Nederland leidend in Europese IT-ontwikkeling

Nieuws | de redactie
25 maart 2008 | Nederland zit in de Europese top als het gaat om breedbandontwikkeling, maar we zijn er nog niet, zo meldt commissaris Viviane Reding.

Northern Europe is a world leader in broadband internet deployment, with Denmark, Finland, Sweden and the Netherlands all achieving penetration rates of over 30 percent by the end of 2007, according to European Commission figures. The UK, Belgium, Luxembourg and France, are hot on the top four’s heels, each of which have penetration rates above those of the US or Japan. At the bottom of the league table of broadband penetration in Europe sit Poland (8.4 percent) and Bulgaria (7.6 percent).

Information society commissioner Viviane Reding was proud of the advances in broadband adoption in much of the EU, highlighted in the commission’s 13th Progress Report on the Single Telecoms Market. “The European regulatory model is designed to increase competition in the telecoms market and this certainly is starting to pay off,” said Ms Reding. “However, the job is not yet done,” she warned.

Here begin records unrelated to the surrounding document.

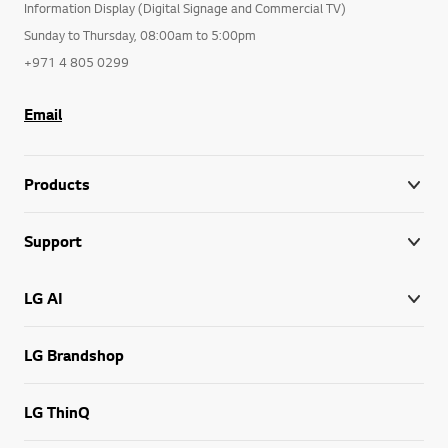
Information Display (Digital Signage and Commercial TV)
Sunday to Thursday, 08:00am to 5:00pm
+971 4 805 0299
Email
Products
Support
LG AI
LG Brandshop
LG ThinQ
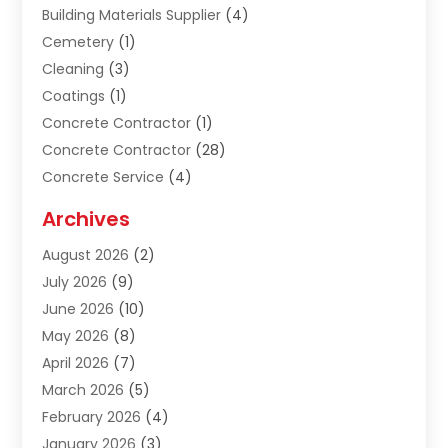
Building Materials Supplier
(4)
Cemetery
(1)
Cleaning
(3)
Coatings
(1)
Concrete Contractor
(1)
Concrete Contractor
(28)
Concrete Service
(4)
Construction & Contractors
(10)
Archives
Construction & Maintanance
(9)
August 2026
(2)
Construction & Maintenance
(158)
July 2026
(9)
Construction And Maintenance
(118)
June 2026
(10)
Construction Company
(21)
May 2026
(8)
Construction Industry
(2)
April 2026
(7)
Construction Story
(21)
March 2026
(5)
Contractor
(9)
February 2026
(4)
Contractors
(6)
January 2026
(3)
Crane Services
(10)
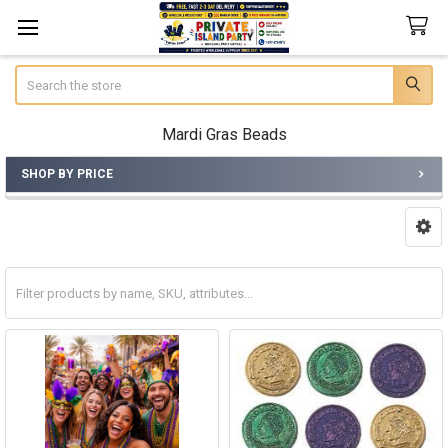
Search
Mardi Gras Beads
SHOP BY PRICE
Sidebar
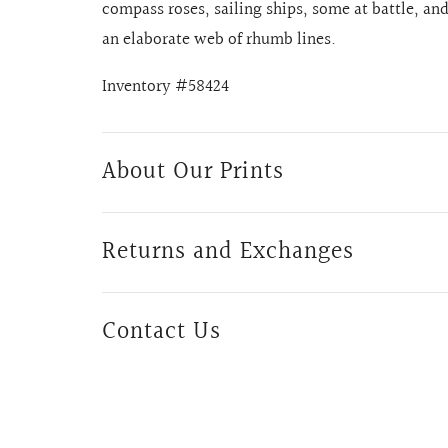
compass roses, sailing ships, some at battle, a
an elaborate web of rhumb lines.
Inventory #58424
About Our Prints
Returns and Exchanges
Contact Us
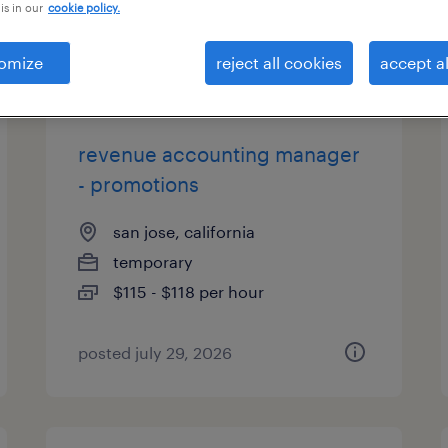
is in our
cookie policy.
types
omize
reject all cookies
accept al
revenue accounting manager
- promotions
san jose, california
temporary
$115 - $118 per hour
posted july 29, 2026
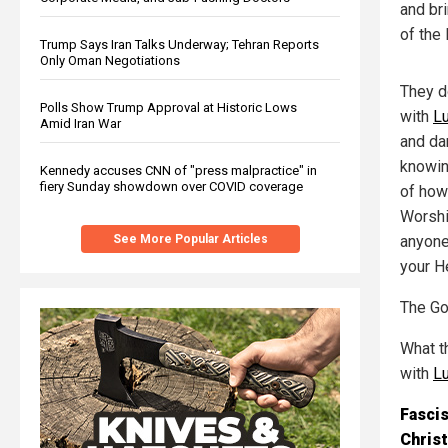
and br
of the 
Trump Says Iran Talks Underway; Tehran Reports
Only Oman Negotiations
They d
Polls Show Trump Approval at Historic Lows
with
Lu
Amid Iran War
and da
knowin
Kennedy accuses CNN of "press malpractice" in
fiery Sunday showdown over COVID coverage
of how
Worshi
anyone
See More Popular Articles
your H
The Go
What th
with
Lu
Fascis
Chris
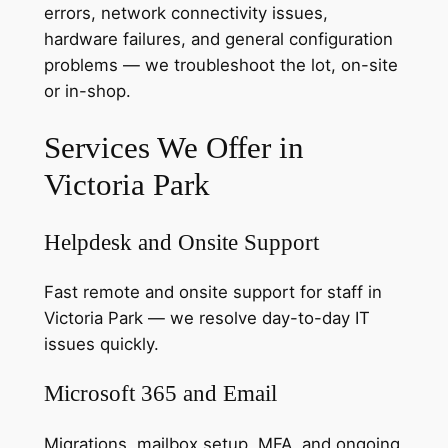
errors, network connectivity issues,
hardware failures, and general configuration
problems — we troubleshoot the lot, on-site
or in-shop.
Services We Offer in
Victoria Park
Helpdesk and Onsite Support
Fast remote and onsite support for staff in
Victoria Park — we resolve day-to-day IT
issues quickly.
Microsoft 365 and Email
Migrations, mailbox setup, MFA, and ongoing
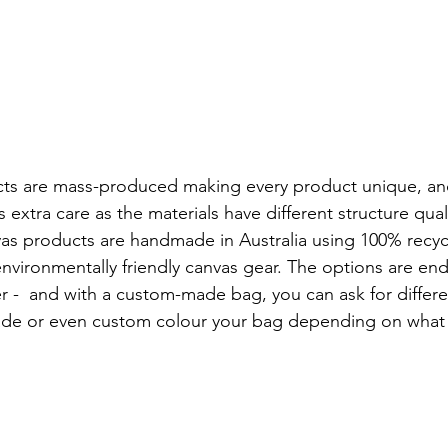
cts are mass-produced making every product unique, an
 extra care as the materials have different structure quali
s products are handmade in Australia using 100% recyc
vironmentally friendly canvas gear. The options are end
r -  and with a custom-made bag, you can ask for differe
rade or even custom colour your bag depending on what 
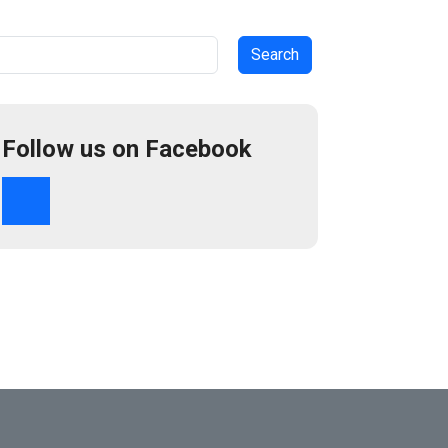
arch
Follow us on Facebook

Incumbent operators dominate
The commissioner worries that incumbent telcos – the former public telecommunications services such as British Telecom (now BT) and France Telecom – still dominate the telecoms market. Current operators hold more than 46 percent of broadband lines across Europe, and in seven member states control more than 60 percent of broadband connections, reads the press release announcing the figures. Incumbents still provide fixed telephony – landlines – to some 87 percent of customers in the EU. In 12 countries, this figure rises to 95 percent.

In response, the commissioner called for still further liberalisation of the telecoms market. “[The figures] show that we still lack an attractive single market for businesses and services of European dimensions, so we must intensify our efforts to reduce the regulatory borders in Europe. Only by opening up the single market for business will Europe become competitive and will consumers benefit from a wide choice of rich and affordable services.”

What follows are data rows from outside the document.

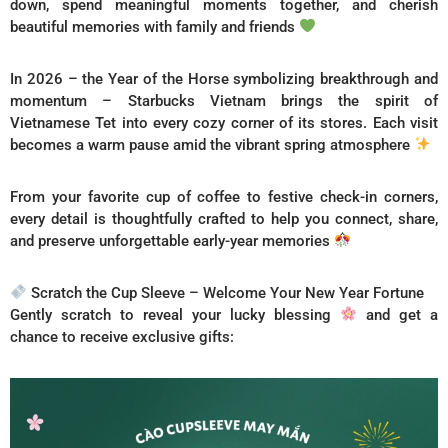
down, spend meaningful moments together, and cherish
beautiful memories with family and friends
In 2026 – the Year of the Horse symbolizing breakthrough and
momentum – Starbucks Vietnam brings the spirit of
Vietnamese Tet into every cozy corner of its stores. Each visit
becomes a warm pause amid the vibrant spring atmosphere
From your favorite cup of coffee to festive check-in corners,
every detail is thoughtfully crafted to help you connect, share,
and preserve unforgettable early-year memories
Scratch the Cup Sleeve – Welcome Your New Year Fortune
Gently scratch to reveal your lucky blessing
and get a
chance to receive exclusive gifts:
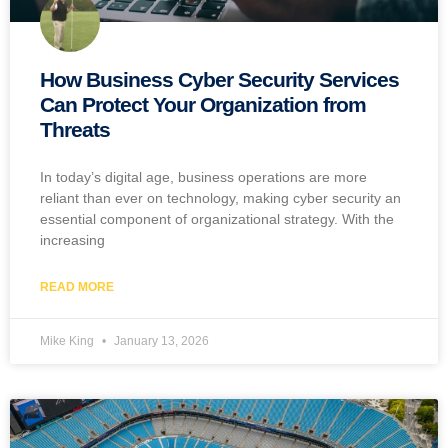
How Business Cyber Security Services
Can Protect Your Organization from
Threats
In today’s digital age, business operations are more
reliant than ever on technology, making cyber security an
essential component of organizational strategy. With the
increasing
READ MORE
Mike King
January 13, 2026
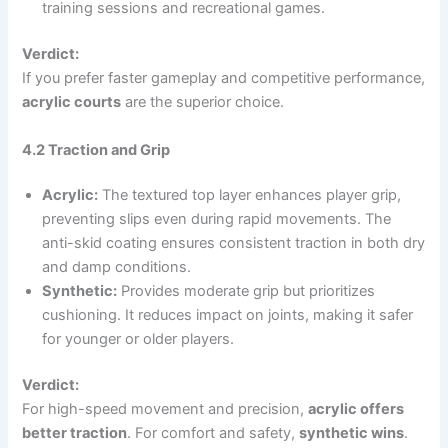
training sessions and recreational games.
Verdict:
If you prefer faster gameplay and competitive performance,
acrylic courts
are the superior choice.
4.2 Traction and Grip
Acrylic:
The textured top layer enhances player grip,
preventing slips even during rapid movements. The
anti-skid coating ensures consistent traction in both dry
and damp conditions.
Synthetic:
Provides moderate grip but prioritizes
cushioning. It reduces impact on joints, making it safer
for younger or older players.
Verdict:
For high-speed movement and precision,
acrylic offers
better traction
. For comfort and safety,
synthetic wins
.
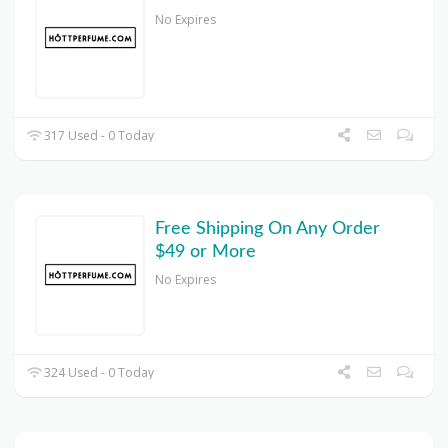
No Expires
317 Used - 0 Today
Free Shipping On Any Order
$49 or More
No Expires
324 Used - 0 Today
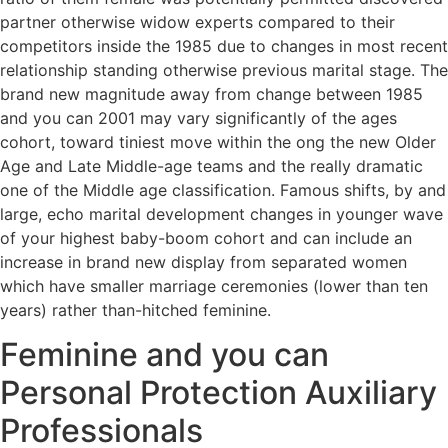
partner otherwise widow experts compared to their
competitors inside the 1985 due to changes in most recent
relationship standing otherwise previous marital stage. The
brand new magnitude away from change between 1985
and you can 2001 may vary significantly of the ages
cohort, toward tiniest move within the ong the new Older
Age and Late Middle-age teams and the really dramatic
one of the Middle age classification. Famous shifts, by and
large, echo marital development changes in younger wave
of your highest baby-boom cohort and can include an
increase in brand new display from separated women
which have smaller marriage ceremonies (lower than ten
years) rather than-hitched feminine.
Feminine and you can
Personal Protection Auxiliary
Professionals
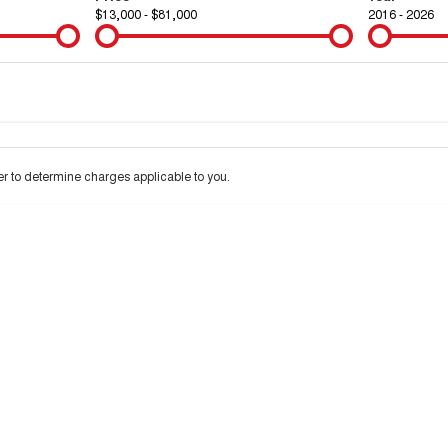
$13,000 - $81,000
2016 - 2026
Colour
Per
Seats
Deposit/Tra
 to determine charges applicable to you.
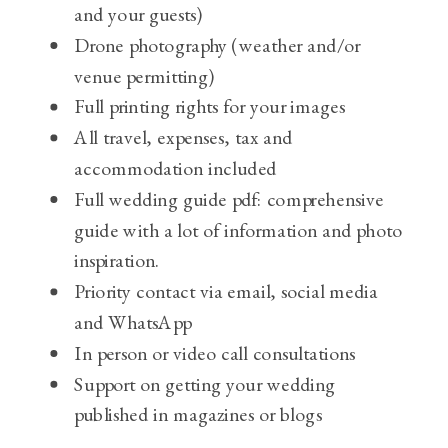
and your guests)
Drone photography (weather and/or
venue permitting)
Full printing rights for your images
All travel, expenses, tax and
accommodation included
Full wedding guide pdf: comprehensive
guide with a lot of information and photo
inspiration.
Priority contact via email, social media
and WhatsApp
In person or video call consultations
Support on getting your wedding
published in magazines or blogs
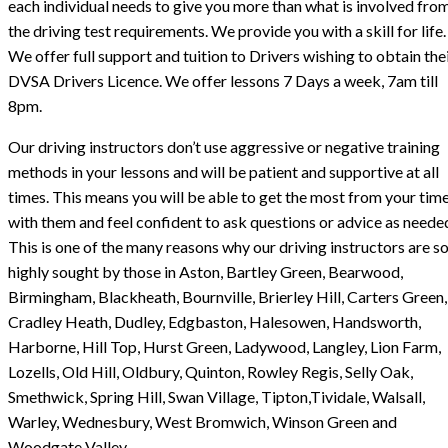
each individual needs to give you more than what is involved fro
the driving test requirements. We provide you with a skill for life.
We offer full support and tuition to Drivers wishing to obtain the
DVSA Drivers Licence. We offer lessons 7 Days a week, 7am till
8pm.
Our driving instructors don’t use aggressive or negative training
methods in your lessons and will be patient and supportive at all
times. This means you will be able to get the most from your tim
with them and feel confident to ask questions or advice as neede
This is one of the many reasons why our driving instructors are s
highly sought by those in Aston, Bartley Green, Bearwood,
Birmingham, Blackheath, Bournville, Brierley Hill, Carters Green,
Cradley Heath, Dudley, Edgbaston, Halesowen, Handsworth,
Harborne, Hill Top, Hurst Green, Ladywood, Langley, Lion Farm,
Lozells, Old Hill, Oldbury, Quinton, Rowley Regis, Selly Oak,
Smethwick, Spring Hill, Swan Village, Tipton,Tividale, Walsall,
Warley, Wednesbury, West Bromwich, Winson Green and
Woodgate Valley.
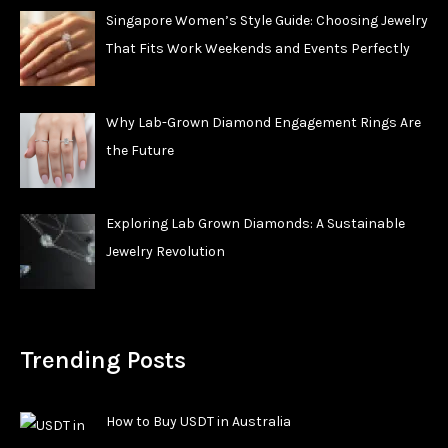
Singapore Women’s Style Guide: Choosing Jewelry
That Fits Work Weekends and Events Perfectly
Why Lab-Grown Diamond Engagement Rings Are
the Future
Exploring Lab Grown Diamonds: A Sustainable
Jewelry Revolution
Trending Posts
How to Buy USDT in Australia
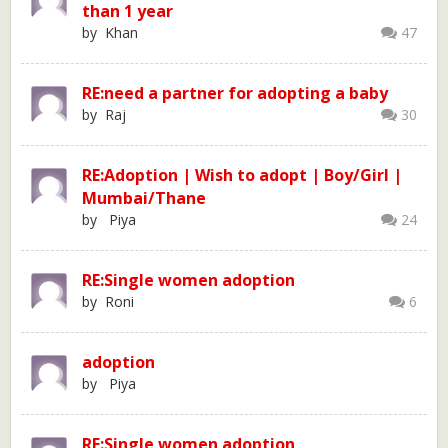
than 1 year
by Khan
47
RE:need a partner for adopting a baby
by Raj
30
RE:Adoption | Wish to adopt | Boy/Girl |
Mumbai/Thane
by Piya
24
RE:Single women adoption
by Roni
6
adoption
by Piya
RE:Single women adoption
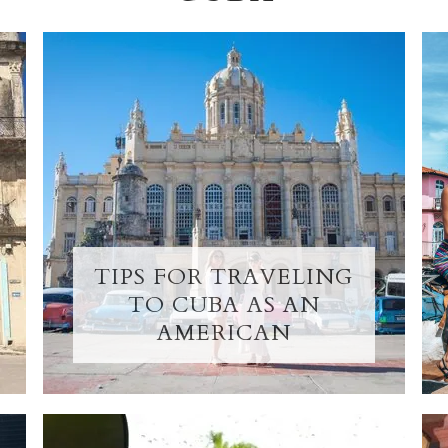
TIPS FOR TRAVELING
TO CUBA AS AN
AMERICAN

Reform of EU telecoms rules
Ms Reding believes that this competition will only come about via the separation of networks from supply activities. In November last year, the European Commission proposed a reform of EU telecoms rules that would see such a separation. The proposals are currently being discussed by the parliament and council.

Not everyone agrees with the commissioner, however. The incumbents argue that only large firms such as themselves are capable of the long-term planning for substantial structural innovation and are opposed to such a break-up. The director of the European Telecommunications Network Operators’ Association – the trade association of the incumbent operators – argued this week that Europe lags behind the US in the rolling out of fibre-based broadband networks, where access regulation is less strict. “The real challenge that now needs to be tackled is to foster infrastructure-based competition and encourage the deployment of high-speed access networks,” said Michael Bartholomew, the trade group’s director. “Functional separation is not the right answer to encourage this risky investment.”

While UNI Telecom, the trade union representing telecommunications workers worldwide, goes further, and says that there has been too much focus on competition and less on working conditions and quality of service. They argue that while privatisation and deregulation may have resulted in lower prices for consumers, the focus on liberalisation has come at the cost of a lowering of living standards for telecoms workers and a deterioration of service.

The organisation argues that liberalisation led to over-investment and over-capacity and the collapse of a number of operators. The trade union also highlights the reluctance of some telcos to provide new, advanced services to poor or rural areas or those with high densities of elderly citizens on the one hand, and the proliferation of directory enquiry services on the other. The European telecoms sector amounts to some €300 billion a year, or two percent of GDP, growing 1.9 percent last year. Mobile telephony dominates the sector, with revenues worth €137 billion last year, up 3.8 percent on 2006. Mobile penetration across Europe is now 112 percent, with many citizens having two or more subscriptions.